The growth of the Online Platform Economy (OPE) has been contributing to the changing nature of work. Is this marketplace building momentum towards systemic change in the labor force, or will it remain a small market for supplementary income? In previous work we highlighted that growth in participation on labor and capital platforms has peaked. As of June 2016, participation on labor platforms has doubled year-over-year, but participation on capital platforms has leveled off. In this report, we explore the dynamics of participation and earnings in order to better understand how growth has slowed. We draw from one of the largest samples of platform participants to date: over 240,000 anonymized individuals who have received platform income between October 2012 and June 2016 from one or more of 42 different platforms. Our findings point to several dimensions of how the growth in online platform participation has slowed.

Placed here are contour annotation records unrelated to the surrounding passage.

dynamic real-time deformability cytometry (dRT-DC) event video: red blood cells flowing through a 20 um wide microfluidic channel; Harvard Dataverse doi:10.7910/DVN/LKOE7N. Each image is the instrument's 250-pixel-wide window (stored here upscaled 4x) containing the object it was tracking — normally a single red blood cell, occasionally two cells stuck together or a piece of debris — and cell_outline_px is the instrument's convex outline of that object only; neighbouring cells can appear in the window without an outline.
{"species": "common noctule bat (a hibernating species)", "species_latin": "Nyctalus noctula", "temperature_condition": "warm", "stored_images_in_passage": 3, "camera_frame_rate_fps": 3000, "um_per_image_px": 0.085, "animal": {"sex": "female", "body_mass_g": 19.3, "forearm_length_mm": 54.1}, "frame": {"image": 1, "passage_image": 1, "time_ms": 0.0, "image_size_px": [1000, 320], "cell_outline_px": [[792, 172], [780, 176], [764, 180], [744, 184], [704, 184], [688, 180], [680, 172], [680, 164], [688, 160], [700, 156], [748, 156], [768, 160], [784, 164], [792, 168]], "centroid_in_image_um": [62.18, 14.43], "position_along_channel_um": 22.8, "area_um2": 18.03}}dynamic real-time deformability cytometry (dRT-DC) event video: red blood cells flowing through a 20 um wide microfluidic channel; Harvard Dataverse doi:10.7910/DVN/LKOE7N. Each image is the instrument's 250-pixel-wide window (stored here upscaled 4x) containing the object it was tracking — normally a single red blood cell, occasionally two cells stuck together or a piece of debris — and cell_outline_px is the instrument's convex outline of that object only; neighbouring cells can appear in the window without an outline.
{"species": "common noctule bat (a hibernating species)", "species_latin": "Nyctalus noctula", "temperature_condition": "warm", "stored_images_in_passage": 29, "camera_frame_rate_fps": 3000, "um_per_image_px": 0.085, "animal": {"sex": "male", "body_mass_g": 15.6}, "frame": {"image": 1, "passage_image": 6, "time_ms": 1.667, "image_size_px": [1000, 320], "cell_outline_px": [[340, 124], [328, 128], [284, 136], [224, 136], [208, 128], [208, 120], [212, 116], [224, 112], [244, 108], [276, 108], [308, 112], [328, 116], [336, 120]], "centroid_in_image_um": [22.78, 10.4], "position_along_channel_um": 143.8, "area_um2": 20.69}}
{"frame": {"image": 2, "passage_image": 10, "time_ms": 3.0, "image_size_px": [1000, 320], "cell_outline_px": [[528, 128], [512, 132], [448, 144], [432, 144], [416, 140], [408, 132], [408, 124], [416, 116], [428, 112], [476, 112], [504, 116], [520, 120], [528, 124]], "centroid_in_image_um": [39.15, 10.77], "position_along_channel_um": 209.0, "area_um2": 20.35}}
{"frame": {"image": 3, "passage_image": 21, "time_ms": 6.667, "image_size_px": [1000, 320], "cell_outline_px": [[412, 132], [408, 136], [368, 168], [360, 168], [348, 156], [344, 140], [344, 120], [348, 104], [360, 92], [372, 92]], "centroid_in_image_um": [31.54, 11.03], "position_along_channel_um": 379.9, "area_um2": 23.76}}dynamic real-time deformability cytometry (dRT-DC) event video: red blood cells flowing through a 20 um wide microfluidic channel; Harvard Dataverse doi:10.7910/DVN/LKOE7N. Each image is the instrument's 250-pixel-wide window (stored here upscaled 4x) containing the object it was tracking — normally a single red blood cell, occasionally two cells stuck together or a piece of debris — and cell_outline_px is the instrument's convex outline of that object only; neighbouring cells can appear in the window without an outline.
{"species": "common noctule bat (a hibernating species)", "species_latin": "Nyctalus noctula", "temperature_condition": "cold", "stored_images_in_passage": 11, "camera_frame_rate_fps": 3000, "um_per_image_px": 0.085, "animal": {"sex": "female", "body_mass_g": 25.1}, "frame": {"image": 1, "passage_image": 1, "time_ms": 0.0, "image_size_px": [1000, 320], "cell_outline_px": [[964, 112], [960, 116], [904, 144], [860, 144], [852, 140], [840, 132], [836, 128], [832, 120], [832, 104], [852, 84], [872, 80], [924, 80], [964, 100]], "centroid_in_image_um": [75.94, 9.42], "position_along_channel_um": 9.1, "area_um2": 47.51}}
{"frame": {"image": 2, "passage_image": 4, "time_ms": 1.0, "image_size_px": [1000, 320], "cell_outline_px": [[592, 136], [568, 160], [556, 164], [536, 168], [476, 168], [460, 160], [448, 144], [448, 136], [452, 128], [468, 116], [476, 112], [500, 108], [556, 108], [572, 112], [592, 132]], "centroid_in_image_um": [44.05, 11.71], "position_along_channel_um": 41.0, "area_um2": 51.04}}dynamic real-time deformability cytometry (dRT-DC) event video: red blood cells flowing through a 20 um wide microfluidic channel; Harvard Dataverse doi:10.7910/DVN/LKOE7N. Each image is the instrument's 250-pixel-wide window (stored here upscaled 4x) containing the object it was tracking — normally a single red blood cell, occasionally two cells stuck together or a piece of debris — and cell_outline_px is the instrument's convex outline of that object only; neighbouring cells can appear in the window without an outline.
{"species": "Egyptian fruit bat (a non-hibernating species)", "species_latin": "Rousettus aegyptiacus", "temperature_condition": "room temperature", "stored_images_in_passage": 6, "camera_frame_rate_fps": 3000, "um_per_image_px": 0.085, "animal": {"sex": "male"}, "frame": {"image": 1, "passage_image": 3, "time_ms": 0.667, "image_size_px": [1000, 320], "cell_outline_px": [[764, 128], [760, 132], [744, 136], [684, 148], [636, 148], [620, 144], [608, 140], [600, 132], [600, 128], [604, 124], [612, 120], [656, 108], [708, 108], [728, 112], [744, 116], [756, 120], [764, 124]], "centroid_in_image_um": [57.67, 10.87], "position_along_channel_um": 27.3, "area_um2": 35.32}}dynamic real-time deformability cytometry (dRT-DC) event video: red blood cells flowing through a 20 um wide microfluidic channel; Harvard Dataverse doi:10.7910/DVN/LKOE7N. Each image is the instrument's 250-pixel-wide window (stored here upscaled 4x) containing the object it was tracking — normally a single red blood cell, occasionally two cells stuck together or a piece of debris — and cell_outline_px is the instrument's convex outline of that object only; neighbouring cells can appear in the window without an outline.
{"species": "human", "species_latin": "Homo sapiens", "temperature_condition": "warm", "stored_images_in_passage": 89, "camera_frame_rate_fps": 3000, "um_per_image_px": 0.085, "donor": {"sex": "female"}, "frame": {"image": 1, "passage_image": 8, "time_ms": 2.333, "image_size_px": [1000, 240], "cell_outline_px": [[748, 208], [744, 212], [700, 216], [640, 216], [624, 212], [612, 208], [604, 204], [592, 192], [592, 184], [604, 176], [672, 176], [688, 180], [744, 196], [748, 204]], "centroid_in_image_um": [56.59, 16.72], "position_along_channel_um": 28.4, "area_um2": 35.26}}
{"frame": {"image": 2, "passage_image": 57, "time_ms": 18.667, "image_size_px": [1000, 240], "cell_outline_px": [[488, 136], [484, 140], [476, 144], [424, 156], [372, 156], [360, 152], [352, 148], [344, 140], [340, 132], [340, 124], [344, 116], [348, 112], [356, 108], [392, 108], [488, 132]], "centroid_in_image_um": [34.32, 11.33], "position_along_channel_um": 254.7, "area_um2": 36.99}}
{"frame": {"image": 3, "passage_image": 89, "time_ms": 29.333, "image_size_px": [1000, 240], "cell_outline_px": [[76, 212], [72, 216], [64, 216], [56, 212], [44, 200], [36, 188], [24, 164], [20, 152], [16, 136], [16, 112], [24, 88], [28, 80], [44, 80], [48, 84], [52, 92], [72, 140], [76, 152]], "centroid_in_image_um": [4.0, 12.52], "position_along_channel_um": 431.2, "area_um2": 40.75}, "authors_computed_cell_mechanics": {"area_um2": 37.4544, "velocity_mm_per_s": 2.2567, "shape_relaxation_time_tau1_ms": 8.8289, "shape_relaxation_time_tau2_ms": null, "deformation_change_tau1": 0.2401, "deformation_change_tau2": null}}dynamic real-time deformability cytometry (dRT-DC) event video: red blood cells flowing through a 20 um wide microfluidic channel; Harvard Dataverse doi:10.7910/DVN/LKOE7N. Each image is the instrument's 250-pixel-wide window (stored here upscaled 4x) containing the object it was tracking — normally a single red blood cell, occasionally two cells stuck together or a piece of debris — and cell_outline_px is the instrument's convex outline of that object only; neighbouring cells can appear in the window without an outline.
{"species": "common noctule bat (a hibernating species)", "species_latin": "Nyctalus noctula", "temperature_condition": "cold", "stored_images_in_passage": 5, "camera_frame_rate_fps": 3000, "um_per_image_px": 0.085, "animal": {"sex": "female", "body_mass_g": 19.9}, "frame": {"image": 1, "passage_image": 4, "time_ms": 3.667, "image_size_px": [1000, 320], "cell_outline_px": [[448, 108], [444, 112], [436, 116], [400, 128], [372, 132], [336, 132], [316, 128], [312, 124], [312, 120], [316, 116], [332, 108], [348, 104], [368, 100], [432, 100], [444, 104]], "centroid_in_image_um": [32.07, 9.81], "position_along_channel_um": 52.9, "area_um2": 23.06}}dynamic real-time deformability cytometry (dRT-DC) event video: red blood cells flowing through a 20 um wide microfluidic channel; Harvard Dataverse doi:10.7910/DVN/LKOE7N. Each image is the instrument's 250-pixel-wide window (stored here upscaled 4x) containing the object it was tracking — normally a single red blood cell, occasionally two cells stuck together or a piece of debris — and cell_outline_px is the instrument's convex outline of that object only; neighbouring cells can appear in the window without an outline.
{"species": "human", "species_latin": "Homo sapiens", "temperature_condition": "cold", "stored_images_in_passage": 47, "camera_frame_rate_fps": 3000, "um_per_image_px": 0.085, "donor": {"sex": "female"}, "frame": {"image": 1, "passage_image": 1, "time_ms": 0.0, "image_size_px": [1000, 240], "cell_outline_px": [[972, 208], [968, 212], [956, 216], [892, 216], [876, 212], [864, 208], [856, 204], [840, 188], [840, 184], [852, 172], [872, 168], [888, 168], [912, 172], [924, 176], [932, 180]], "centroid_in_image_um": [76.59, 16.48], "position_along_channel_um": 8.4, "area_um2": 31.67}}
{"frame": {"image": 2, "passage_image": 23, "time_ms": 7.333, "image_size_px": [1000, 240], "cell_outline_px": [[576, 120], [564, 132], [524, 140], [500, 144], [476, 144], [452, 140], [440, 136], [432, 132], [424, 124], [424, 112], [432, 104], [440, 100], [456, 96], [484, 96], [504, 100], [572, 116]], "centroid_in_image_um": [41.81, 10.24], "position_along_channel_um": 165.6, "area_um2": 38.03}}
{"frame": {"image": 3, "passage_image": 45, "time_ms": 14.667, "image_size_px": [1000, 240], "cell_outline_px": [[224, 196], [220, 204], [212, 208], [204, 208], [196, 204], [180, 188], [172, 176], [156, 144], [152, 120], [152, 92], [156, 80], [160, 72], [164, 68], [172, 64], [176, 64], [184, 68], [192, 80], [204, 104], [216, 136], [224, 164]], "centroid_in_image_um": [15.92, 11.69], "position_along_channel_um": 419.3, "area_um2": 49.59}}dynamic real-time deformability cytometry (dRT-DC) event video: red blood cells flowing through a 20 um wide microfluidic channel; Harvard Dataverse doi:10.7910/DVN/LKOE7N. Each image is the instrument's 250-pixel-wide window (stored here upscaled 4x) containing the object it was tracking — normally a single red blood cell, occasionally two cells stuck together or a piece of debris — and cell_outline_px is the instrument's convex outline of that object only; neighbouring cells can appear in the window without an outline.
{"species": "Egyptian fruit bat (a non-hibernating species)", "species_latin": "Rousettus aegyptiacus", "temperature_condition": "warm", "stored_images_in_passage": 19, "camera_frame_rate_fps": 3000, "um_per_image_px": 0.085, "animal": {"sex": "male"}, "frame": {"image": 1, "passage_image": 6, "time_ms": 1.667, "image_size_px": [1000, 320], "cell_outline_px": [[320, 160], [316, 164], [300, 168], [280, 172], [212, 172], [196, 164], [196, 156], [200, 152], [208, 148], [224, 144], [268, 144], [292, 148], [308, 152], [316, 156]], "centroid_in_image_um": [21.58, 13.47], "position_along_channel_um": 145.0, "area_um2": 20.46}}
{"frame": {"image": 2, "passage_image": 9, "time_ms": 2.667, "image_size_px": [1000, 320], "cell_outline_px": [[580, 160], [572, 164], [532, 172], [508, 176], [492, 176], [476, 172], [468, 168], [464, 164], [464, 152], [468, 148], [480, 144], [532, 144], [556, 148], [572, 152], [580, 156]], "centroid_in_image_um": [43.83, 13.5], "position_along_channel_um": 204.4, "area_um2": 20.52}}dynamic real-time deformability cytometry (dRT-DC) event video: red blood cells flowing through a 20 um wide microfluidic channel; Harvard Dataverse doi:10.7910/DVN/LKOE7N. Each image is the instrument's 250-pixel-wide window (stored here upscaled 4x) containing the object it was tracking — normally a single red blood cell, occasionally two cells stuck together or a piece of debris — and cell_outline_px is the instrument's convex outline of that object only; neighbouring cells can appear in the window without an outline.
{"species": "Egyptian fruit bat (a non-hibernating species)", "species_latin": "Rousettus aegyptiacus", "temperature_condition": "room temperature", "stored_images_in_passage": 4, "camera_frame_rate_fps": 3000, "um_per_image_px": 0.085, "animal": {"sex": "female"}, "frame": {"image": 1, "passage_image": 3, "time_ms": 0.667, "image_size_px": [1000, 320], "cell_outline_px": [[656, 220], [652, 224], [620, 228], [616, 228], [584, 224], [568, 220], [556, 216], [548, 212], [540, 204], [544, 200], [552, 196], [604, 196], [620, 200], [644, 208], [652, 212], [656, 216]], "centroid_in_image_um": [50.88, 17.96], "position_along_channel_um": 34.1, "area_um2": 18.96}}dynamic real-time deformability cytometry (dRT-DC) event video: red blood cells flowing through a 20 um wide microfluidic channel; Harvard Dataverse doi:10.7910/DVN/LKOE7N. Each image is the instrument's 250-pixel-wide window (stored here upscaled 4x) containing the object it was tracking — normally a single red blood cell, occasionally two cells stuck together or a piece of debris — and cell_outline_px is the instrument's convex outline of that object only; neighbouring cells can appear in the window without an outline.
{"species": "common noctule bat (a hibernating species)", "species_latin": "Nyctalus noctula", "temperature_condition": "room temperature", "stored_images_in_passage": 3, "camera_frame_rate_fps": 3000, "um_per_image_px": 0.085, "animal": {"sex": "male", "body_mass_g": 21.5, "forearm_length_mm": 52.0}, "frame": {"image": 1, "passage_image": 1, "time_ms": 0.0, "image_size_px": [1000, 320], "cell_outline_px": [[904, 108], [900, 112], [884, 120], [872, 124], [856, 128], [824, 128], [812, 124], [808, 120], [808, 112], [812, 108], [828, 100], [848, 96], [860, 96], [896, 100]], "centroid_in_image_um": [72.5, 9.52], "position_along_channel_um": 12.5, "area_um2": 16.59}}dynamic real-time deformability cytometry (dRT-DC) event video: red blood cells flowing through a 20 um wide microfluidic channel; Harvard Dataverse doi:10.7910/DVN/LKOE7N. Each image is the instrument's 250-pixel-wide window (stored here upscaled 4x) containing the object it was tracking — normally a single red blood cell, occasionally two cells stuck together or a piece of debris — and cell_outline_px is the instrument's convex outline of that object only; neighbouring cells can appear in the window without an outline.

•Monthly earnings from labor platforms have fallen by 6 percent since June 2014, a trend that coincides with wage cuts bysome platforms.
•Turnover in the Online Platform Economy is high. One in six participants in any given month is new, and more than half of participants exit within 12 months. Participants with higher incomes, more stable employment, and younger cohorts are more likely to exit the Online Platform Economy within a year.
•The traditional labor market has strengthened, narrowing the pool of likely platform participants. Non-employed individuals are more likely than the employed to participate in labor platforms and they are more likely to continue participating after 12 months.
In sum, growth in online platform participation is highly dependent on attracting new participants or increasing engagement of existing participants. As outside options improve, recruiting and retaining platform workers might become increasingly difficult and could constrain future growth.